Jennie Berman Eng doesn’t mind being labeled a Jewish playwright. In fact, she proudly owns the moniker as the first-place winner of the Ninth Annual Jewish Playwriting Contest.
“The term [Jewish playwright] is something I proudly wear,” she said from her Annandale home. “I think it defines me as much as I would say female playwright, because everything I write comes from my worldview, my lived experience, and Judaism for me has always been about values and family.”
Eng’s winning play, “A Moving Picture,” is a Holocaust tale for the 21st century, showcasing an abrasive and self-aggrandizing Hollywood film auteur and his seminar of budding film students tasked with writing an authentic Holocaust screenplay. But beneath the surface, it wrestles with Jewish values and present-day social justice issues.
Eng, 44, said she began the script years ago while a student in the MFA program of New York’s New School drama department. After it got set aside as life got in the way — including marriage and two children — she returned to it after moving back to the Washington area.
“That first draft I wrote was pretty terrible and I put it away for a long time,” Eng said. When her family returned to the area — she grew up in what is now called North Bethesda, attending Temple Beth Ami and graduating from Walter Johnson High School. “Here I had access to the U.S. Holocaust [Memorial] Museum library.”
She began spending time to research various facets of Holocaust history, particularly the role that large corporations played in the Nazi war effort, including big names like Mercedes, Bayer, Siemens and Volkswagen. “I remember my parents would never buy a German car, for example.”
“That really changed my understanding of the corporate experience in the Holocaust, the profiteering that happened and the enslavement of Jews and others for financial gain by companies that still exist today,” she said.

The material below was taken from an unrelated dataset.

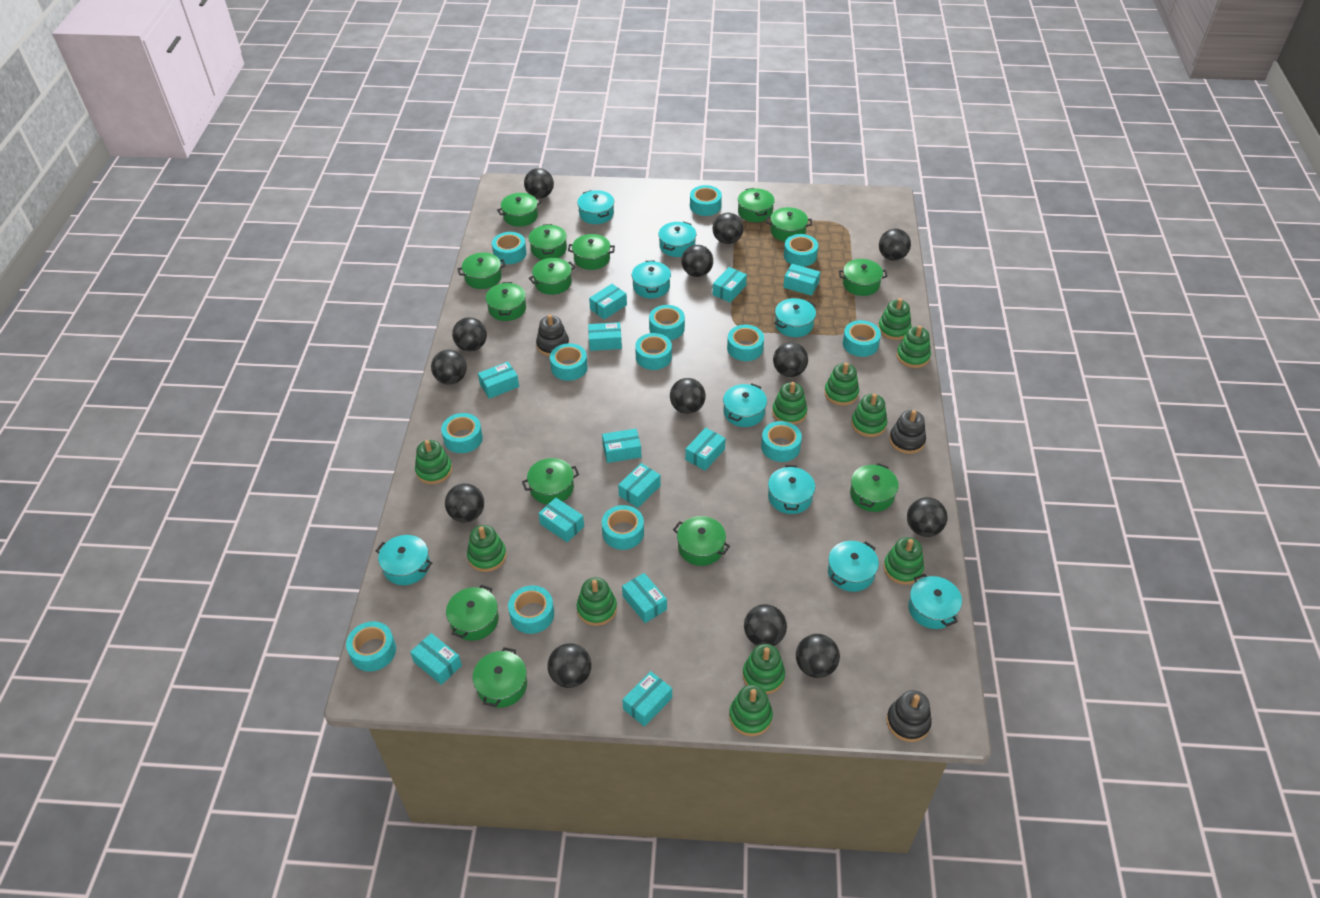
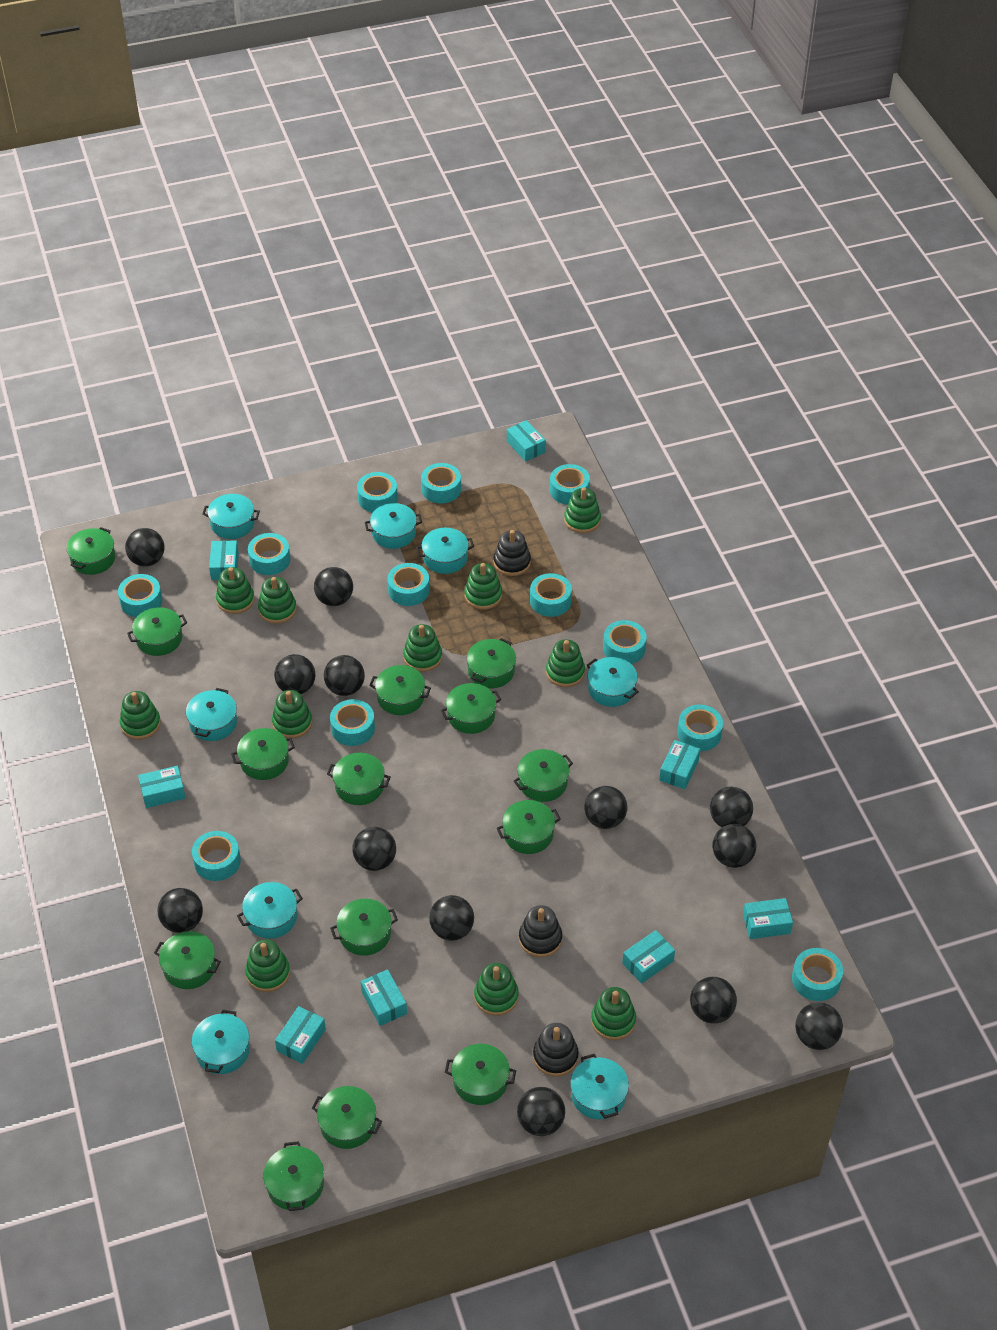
turquoise box: [410,633,462,685] [478,362,519,399] [538,498,584,542] [588,322,622,351] [589,284,627,320] [602,429,641,463] [618,463,661,508] [622,573,667,623] [622,671,672,727] [685,428,726,471] [713,267,747,303] [783,264,820,296] = 12 -> [138,766,186,808] [209,540,239,580] [275,1006,326,1064] [361,969,407,1026] [507,420,546,462] [622,930,675,984] [659,740,700,789] [743,898,793,939] = 8
turquoise pot: [376,535,432,585] [577,190,614,224] [632,260,671,298] [658,222,696,257] [723,384,767,427] [768,465,815,514] [774,298,816,337] [828,541,879,592] [908,574,962,629] = 9 -> [186,688,237,741] [192,1010,250,1074] [202,494,260,539] [237,882,303,939] [365,503,422,549] [416,528,474,574] [570,1054,629,1119] [587,657,639,707] = 8
turquoise tape: [346,621,396,672] [441,413,483,453] [492,232,527,264] [508,585,554,634] [550,343,588,381] [602,505,644,550] [635,333,672,370] [649,305,685,340] [690,185,722,216] [727,325,764,361] [761,421,802,462] [784,234,818,267] [843,320,881,357] = 13 -> [118,574,162,617] [192,831,241,881] [248,533,290,575] [330,699,375,746] [357,472,398,512] [387,563,430,606] [421,463,461,504] [530,573,572,617] [550,464,590,505] [603,620,647,664] [677,705,723,751] [792,948,843,1001] = 12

And that was part of the Holocaust story she wanted to tell.

Photo courtesy of Pivoting Media
But other stories, particularly about the German all women’s concentration camp Ravensbruck just 35 miles from Berlin, also captured her imagination.

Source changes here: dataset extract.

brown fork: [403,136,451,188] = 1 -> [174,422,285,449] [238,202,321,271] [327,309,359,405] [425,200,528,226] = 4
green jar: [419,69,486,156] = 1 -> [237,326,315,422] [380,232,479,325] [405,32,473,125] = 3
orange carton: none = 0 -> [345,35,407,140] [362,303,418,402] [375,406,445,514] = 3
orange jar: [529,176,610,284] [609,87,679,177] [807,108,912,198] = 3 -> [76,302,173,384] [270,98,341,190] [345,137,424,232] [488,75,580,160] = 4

“When I heard about Ravensbruck, I thought, ‘How could I have never been told about an all-female camp? Was that a Holocaust experience that was not worth talking about?’”
“I realized,” she said, “that’s what I want to focus on.” Her early draft was set entirely in the past, but she realized it lacked urgency to keep present-day viewers engaged. The world didn’t need another dramatization like the “Diary of Anne Frank” or “Schindler’s List.”

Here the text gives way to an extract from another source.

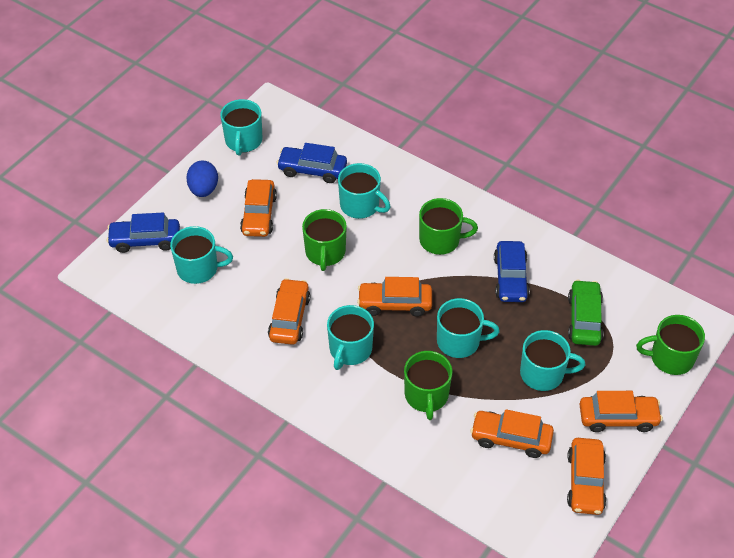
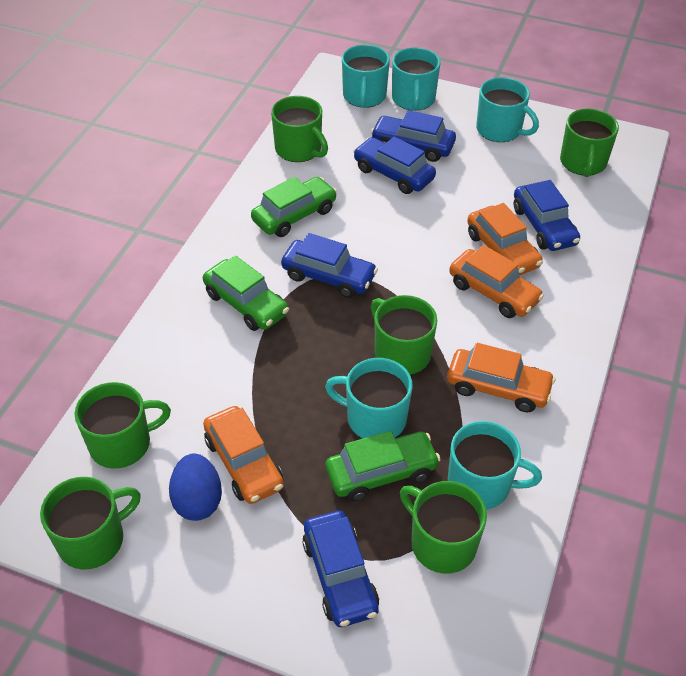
blue car: [107,213,180,253] [276,143,347,183] [494,241,530,302] = 3 -> [281,233,378,298] [302,511,379,627] [353,137,436,194] [371,110,456,162] [514,180,580,251] = 5
green car: [568,280,604,346] = 1 -> [203,255,289,331] [251,177,337,237] [326,431,441,501] = 3
green mug: [302,209,347,271] [404,351,452,420] [419,198,478,255] [636,315,705,375] = 4 -> [40,477,141,569] [75,382,171,468] [271,96,328,162] [371,295,437,375] [400,481,487,574] [560,109,619,177] = 6
orange car: [240,179,277,237] [268,278,310,345] [357,277,432,317] [470,409,554,458] [567,438,607,515] [579,391,663,432] = 6 -> [203,406,284,504] [447,343,556,412] [449,245,544,318] [467,203,543,276] = 4
turquoise mug: [170,226,233,284] [220,99,262,156] [327,305,374,370] [338,163,390,219] [437,298,500,358] [520,330,585,391] = 6 -> [325,358,413,438] [342,45,390,108] [392,47,441,111] [448,421,542,509] [476,77,539,142] = 5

Then she remembered something her brother had told her when he took a Holocaust film studies class in college.
“He told me that the professor said that, statistically, every character in a Holocaust film should die, because statistically there were so few survivors, but in films they never do,” Eng said. “That resonated with me.” After immersing herself in the Holocaust film genre, she noted: “The truth is the protagonist always lives because [the viewer] gets invested in the character. So you see them suffer, but they live, they’re redeemed in some way and return to society.”
But that isn’t what happened in real life, of course.
This became Eng’s hook, and in rewriting her draft, she toggled between scenes set in an NYU Holocaust screenwriting class and scenes between two friends in Ravensbruck, who used vaudeville-like comedy sketches to assuage their suffering.
“A Moving Picture” also speaks to the current moment with the character Gail, an African American Holocaust studies major.
“Gail is trying to understand genocide in the world,” Eng said. “As I’m rewriting, I’m thinking about why Jews have not been at the forefront of social justice in America? What we’re seeing now [with injustices against African Americans] is the same kind of thing that happened to Jews in the early 1930s in Germany — a systemic erosion of rights until eventually the police were targeting Jewish people for everyday infractions.”
Eng wonders why the present-day American Jewish community has become complacent. “Have we so fully assimilated that we don’t need to think about those things?”
Her winning play is a way to confront issues of the Holocaust, but more contemporaneously, she wants to inspire audiences — particularly Jewish audiences — to rethink the current Black Lives Matter social protest movement. “Why,” she asks, “are Jews not in this for Eric Garner and George Floyd?”
For this year’s JPP contest, 254 playwrights submitted scripts from 26 states and five countries. Due to the closure of performing arts and community venues, presenting excerpts and voting took place online and more than 1,500 people voted on videotaped selections from the seven finalists recorded on Zoom to select Eng’s play, which she calls a dark comedy.
“The characters in the scenes from Ravensbruck use humor as a coping device,” she said. “But I’ve had audience members tell me it’s not appropriate to joke about these things … yet people use humor, even in the worst moments of their lives.”
Eng adds, “I mean as Jews, we’ve always had a rich tradition of relying on humor to soften our circumstances.”